We do not knowingly collect personal information from children under 18 through our public website without involvement of a parent or legal guardian, except as allowed by law in the context of clinical care (for example, when a minor is seen with parental consent).

If you believe a minor has provided us information online without appropriate consent, please contact us immediately so we can take appropriate steps to address it.

Prime Vitality Care primarily serves patients within the United States and provides telehealth services only in jurisdictions where our clinicians are licensed.

If you access our website or digital tools from outside the United States, be aware that your information may be transferred to, stored, or processed in the U.S., where data protection laws may differ from those in your country of residence.

By using our sites or services from outside the U.S., you acknowledge this transfer and processing is subject to this Privacy Policy and applicable U.S. law.

We may update this Privacy Policy periodically to reflect changes in technology, our practices, services, or legal requirements.

• When we make material changes, we will update the "Effective Date" at the top of this page and may provide additional notice — such as via email, patient portal message, or an on-site banner — where required by law.
• Your continued use of our website, telehealth services, or clinic after an updated policy is posted constitutes your acceptance of the revised terms.
• We encourage you to review this page regularly to stay informed about our privacy practices.

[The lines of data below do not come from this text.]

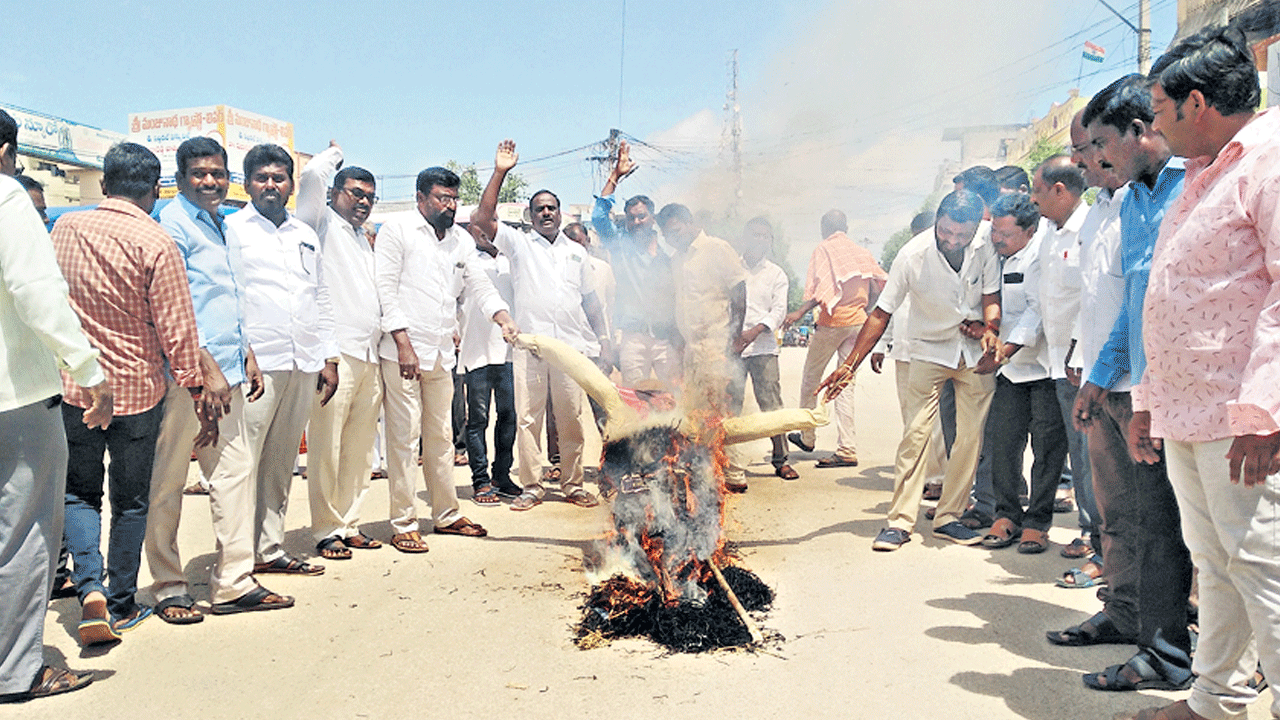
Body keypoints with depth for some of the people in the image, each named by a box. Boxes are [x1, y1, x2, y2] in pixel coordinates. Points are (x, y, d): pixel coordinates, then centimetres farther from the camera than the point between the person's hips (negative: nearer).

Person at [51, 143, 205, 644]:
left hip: (74, 385, 3)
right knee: (131, 500, 11)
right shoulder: (155, 244, -14)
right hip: (137, 390, -2)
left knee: (79, 491, 18)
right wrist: (199, 396, -5)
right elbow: (177, 331, -13)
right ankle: (121, 606, 20)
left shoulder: (64, 229, 0)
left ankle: (90, 584, -1)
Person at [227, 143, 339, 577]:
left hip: (304, 364, 6)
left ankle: (269, 549, 19)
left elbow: (321, 299, 22)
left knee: (280, 463, 11)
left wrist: (329, 357, 15)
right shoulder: (231, 230, 3)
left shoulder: (306, 236, 20)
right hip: (255, 363, -5)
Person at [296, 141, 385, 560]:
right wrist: (335, 153, 7)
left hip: (369, 354, 8)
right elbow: (312, 175, -14)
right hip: (335, 352, -8)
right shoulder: (323, 224, 3)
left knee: (360, 447, 8)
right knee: (327, 447, -5)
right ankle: (326, 530, 2)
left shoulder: (362, 238, 26)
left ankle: (349, 524, 16)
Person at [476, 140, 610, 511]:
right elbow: (485, 217, -2)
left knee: (571, 418, 3)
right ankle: (532, 486, 6)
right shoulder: (519, 244, 11)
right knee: (528, 417, -2)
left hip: (572, 344, 2)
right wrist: (500, 172, -6)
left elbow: (590, 297, 21)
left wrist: (603, 337, 14)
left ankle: (573, 484, 13)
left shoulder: (576, 251, 20)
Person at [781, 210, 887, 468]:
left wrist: (800, 311, -21)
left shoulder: (823, 249, -5)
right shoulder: (861, 252, 11)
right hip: (858, 321, 5)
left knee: (811, 378, 13)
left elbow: (824, 288, -19)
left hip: (832, 322, -5)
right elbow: (876, 289, 10)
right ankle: (847, 450, -1)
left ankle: (807, 437, 24)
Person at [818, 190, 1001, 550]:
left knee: (972, 434, -1)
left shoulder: (986, 247, -14)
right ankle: (900, 521, -6)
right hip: (930, 348, -2)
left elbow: (991, 298, -4)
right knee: (916, 432, -11)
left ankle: (948, 517, 10)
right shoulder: (912, 255, -21)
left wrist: (990, 329, -29)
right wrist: (849, 365, -21)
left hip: (975, 349, 3)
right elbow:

If you have questions about this Privacy Policy, our HIPAA Notice of Privacy Practices, your rights, or how we handle your information, please contact us:

By using Prime Vitality Care's website, patient portal, telehealth services, AI tools, or in-person clinical services, you acknowledge that you have read and understood this Privacy Policy and agree to its terms, subject to any additional consents you may provide separately.

Your clinical care always remains subject to applicable medical consent forms and our HIPAA Notice of Privacy Practices, which are provided to you at or before your first appointment and remain available through our Patient Hub at all times.